◆ **Aufgabe**: Setze den Textauszug über die Arbeitskämpfe in Deutschland im Jahr 2022 im gleichen Stil nach seinem letzten Satz fort.

◆ **Textauszug**:
★ ★ ★ ★ ★

Bei der überwiegenden Zahl der Arbeitskämpfe handelte es sich 2022 um auf einzelne Betriebe begrenzte Auseinandersetzungen. Häufig ging es darum, Unternehmen zum Beitritt zu bestehenden Branchentarifverträgen zu bewegen, nicht selten aber auch darum, überhaupt eine Tarifbindung zu erreichen. Ein prominentes Beispiel ist der dänische Windkraftanlagenhersteller Vestas, der erst nach einem fast viermonatigen Streik zu Tarifverhandlungen bereit war.

Erfahrungen mit Streiks weit verbreitet

Die Zahl der Streikenden und das Arbeitskampfvolumen, also die Anzahl der Ausfalltage, wurden dagegen von den großen branchenweiten Tarifrunden bestimmt. Die umfangreichsten Aktionen fanden in der Metall- und Elektroindustrie statt. Größere Auseinandersetzungen gab es auch an den Unikliniken in Nordrhein-Westfalen, im Sozial- und Erziehungsdienst sowie in den Seehäfen.

★ ★ ★ ★ ★

◆ **Bereitgestelltes Material**:

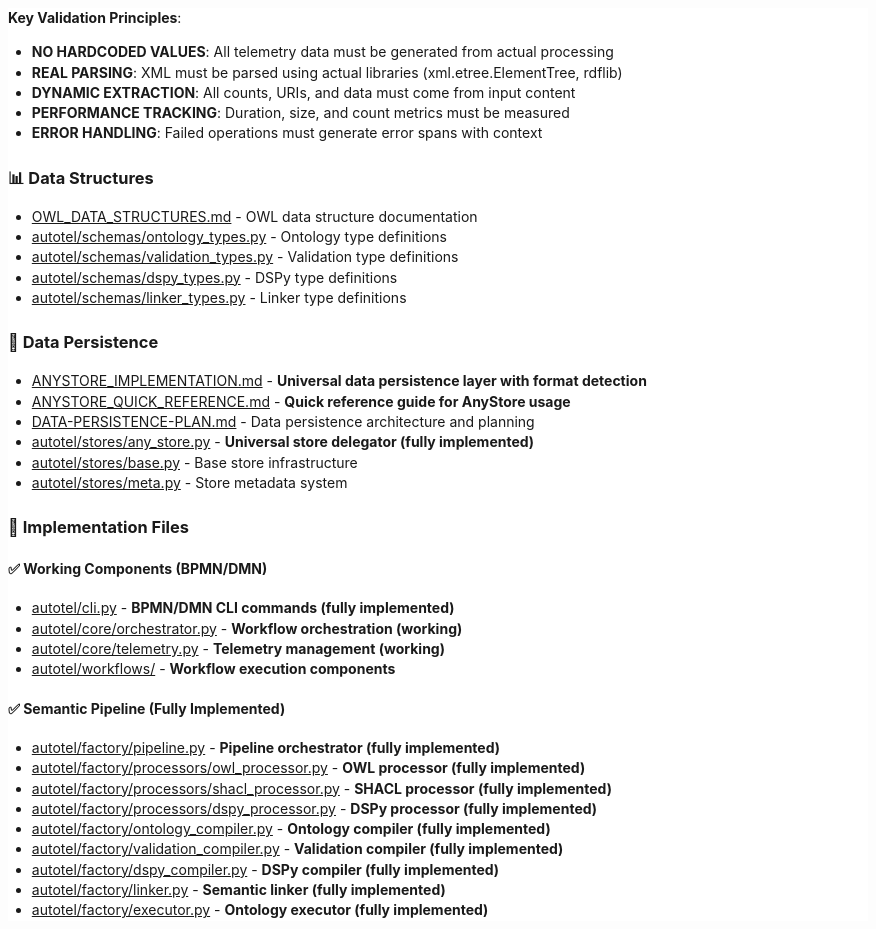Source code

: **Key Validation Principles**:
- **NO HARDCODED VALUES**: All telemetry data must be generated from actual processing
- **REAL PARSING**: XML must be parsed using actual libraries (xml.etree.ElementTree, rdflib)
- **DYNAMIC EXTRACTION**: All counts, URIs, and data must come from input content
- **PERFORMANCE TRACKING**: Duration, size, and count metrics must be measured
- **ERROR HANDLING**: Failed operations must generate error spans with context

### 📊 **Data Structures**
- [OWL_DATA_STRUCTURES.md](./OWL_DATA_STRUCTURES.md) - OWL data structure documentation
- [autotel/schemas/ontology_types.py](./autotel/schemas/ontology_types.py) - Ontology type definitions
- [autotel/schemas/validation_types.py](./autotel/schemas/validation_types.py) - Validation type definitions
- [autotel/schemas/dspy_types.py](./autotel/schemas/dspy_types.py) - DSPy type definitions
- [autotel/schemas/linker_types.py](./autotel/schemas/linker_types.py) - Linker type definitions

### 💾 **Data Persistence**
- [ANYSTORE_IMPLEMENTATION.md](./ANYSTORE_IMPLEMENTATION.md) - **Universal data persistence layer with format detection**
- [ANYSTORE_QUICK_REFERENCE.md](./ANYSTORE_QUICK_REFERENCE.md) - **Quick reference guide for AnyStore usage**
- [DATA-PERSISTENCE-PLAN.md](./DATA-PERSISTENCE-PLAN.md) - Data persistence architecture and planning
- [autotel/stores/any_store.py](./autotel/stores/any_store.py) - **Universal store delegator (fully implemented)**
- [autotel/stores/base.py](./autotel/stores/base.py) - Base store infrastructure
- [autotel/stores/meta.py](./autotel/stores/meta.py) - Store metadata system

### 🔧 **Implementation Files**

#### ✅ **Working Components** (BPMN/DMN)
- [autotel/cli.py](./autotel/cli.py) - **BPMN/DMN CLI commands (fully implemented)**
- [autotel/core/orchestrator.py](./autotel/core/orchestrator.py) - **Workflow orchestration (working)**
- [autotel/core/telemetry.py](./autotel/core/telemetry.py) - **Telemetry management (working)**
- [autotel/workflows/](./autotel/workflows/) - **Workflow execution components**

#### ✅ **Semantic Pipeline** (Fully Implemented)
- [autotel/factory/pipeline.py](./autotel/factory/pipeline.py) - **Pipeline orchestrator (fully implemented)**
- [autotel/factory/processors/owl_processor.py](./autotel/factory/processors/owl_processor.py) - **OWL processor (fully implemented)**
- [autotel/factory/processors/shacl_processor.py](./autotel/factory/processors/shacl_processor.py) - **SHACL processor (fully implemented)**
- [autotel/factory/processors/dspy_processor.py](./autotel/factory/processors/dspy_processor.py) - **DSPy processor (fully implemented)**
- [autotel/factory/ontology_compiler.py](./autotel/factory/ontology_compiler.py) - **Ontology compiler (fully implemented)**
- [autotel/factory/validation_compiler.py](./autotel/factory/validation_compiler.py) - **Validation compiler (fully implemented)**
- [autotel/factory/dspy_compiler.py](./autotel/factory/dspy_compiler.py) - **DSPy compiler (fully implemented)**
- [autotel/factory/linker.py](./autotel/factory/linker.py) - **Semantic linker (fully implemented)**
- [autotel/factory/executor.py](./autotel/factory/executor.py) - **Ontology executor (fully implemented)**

★ ★ ★ ★ ★

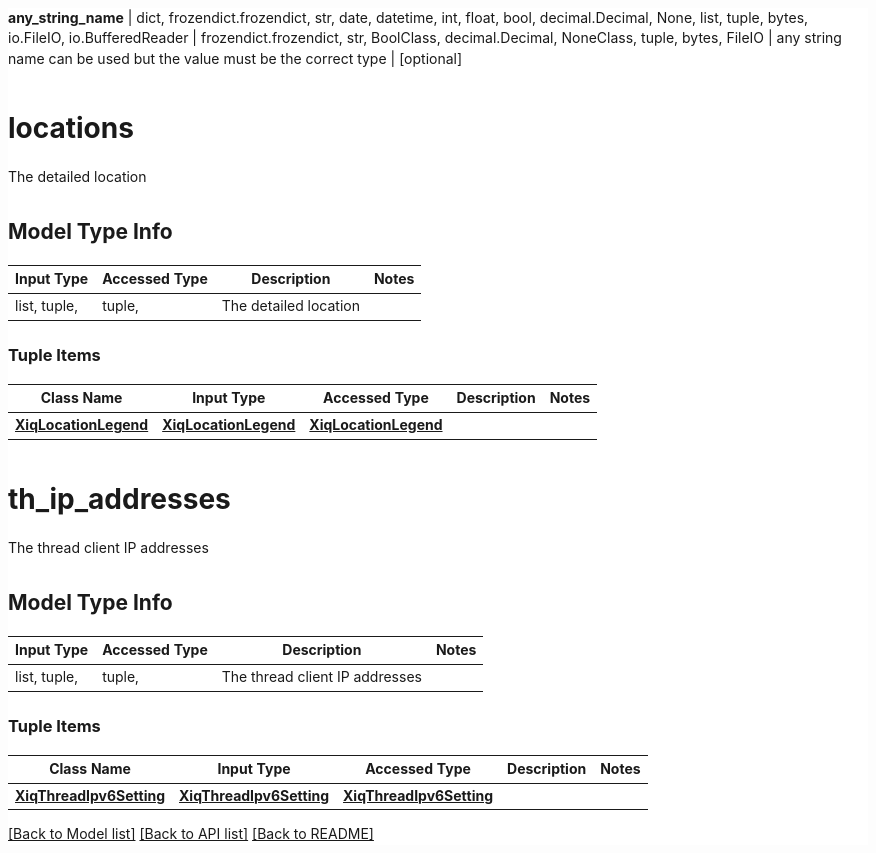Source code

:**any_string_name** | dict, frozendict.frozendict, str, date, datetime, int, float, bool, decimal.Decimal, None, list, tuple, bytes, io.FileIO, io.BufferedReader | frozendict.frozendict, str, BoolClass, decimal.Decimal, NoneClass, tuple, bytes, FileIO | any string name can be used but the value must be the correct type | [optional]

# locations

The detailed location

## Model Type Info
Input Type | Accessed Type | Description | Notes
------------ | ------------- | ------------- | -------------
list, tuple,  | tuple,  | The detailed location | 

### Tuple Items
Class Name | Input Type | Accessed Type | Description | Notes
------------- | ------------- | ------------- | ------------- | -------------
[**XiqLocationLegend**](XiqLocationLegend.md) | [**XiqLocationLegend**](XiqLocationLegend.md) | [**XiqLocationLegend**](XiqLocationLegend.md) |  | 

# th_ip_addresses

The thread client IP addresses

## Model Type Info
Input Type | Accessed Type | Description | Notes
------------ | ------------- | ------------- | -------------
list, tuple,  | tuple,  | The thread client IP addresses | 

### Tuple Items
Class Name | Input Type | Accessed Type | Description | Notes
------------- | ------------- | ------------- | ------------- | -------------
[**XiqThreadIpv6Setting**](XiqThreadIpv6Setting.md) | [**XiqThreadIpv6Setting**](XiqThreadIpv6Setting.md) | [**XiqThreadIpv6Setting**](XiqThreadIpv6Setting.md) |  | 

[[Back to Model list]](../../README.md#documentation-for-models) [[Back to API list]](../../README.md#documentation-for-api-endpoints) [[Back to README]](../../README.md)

★ ★ ★ ★ ★

◆ **Antwort**:
So wird die Streikbilanz berechnet

Die WSI-Arbeitskampfbilanz ist eine Schätzung auf der Basis von Gewerkschaftsangaben und Medienberichten. Warnstreiks, insbesondere wenn sie örtlich begrenzt sind, werden nicht von allen Gewerkschaften erfasst. Auch Streiks außerhalb der Tarifauseinandersetzungen, zum Beispiel betriebliche Proteststreiks, werden nur in Ausnahmefällen dokumentiert. Die Zahl der arbeitskampfbedingten Ausfalltage ist ein rechnerischer Wert, in den neben den von den Gewerkschaften gemeldeten personenbezogenen Streiktagen auch die vom WSI geschätzten Arbeitsausfälle durch Warnstreiks ohne Streikgeldzahlungen eingehen.

Erstmals werden in der WSI-Arbeitskampfbilanz auch empirische Befunde zu den Streikerfahrungen der Beschäftigten in Deutschland vorgestellt, die im Rahmen der Erwerbspersonenbefragung der Hans-Böckler-Stiftung erhoben wurden. Danach verfügen 17 Prozent der Beschäftigten über eigene Streikerfahrung, etwa die Hälfte dieser Personen hat sich sogar mehrfach an Streiks beteiligt.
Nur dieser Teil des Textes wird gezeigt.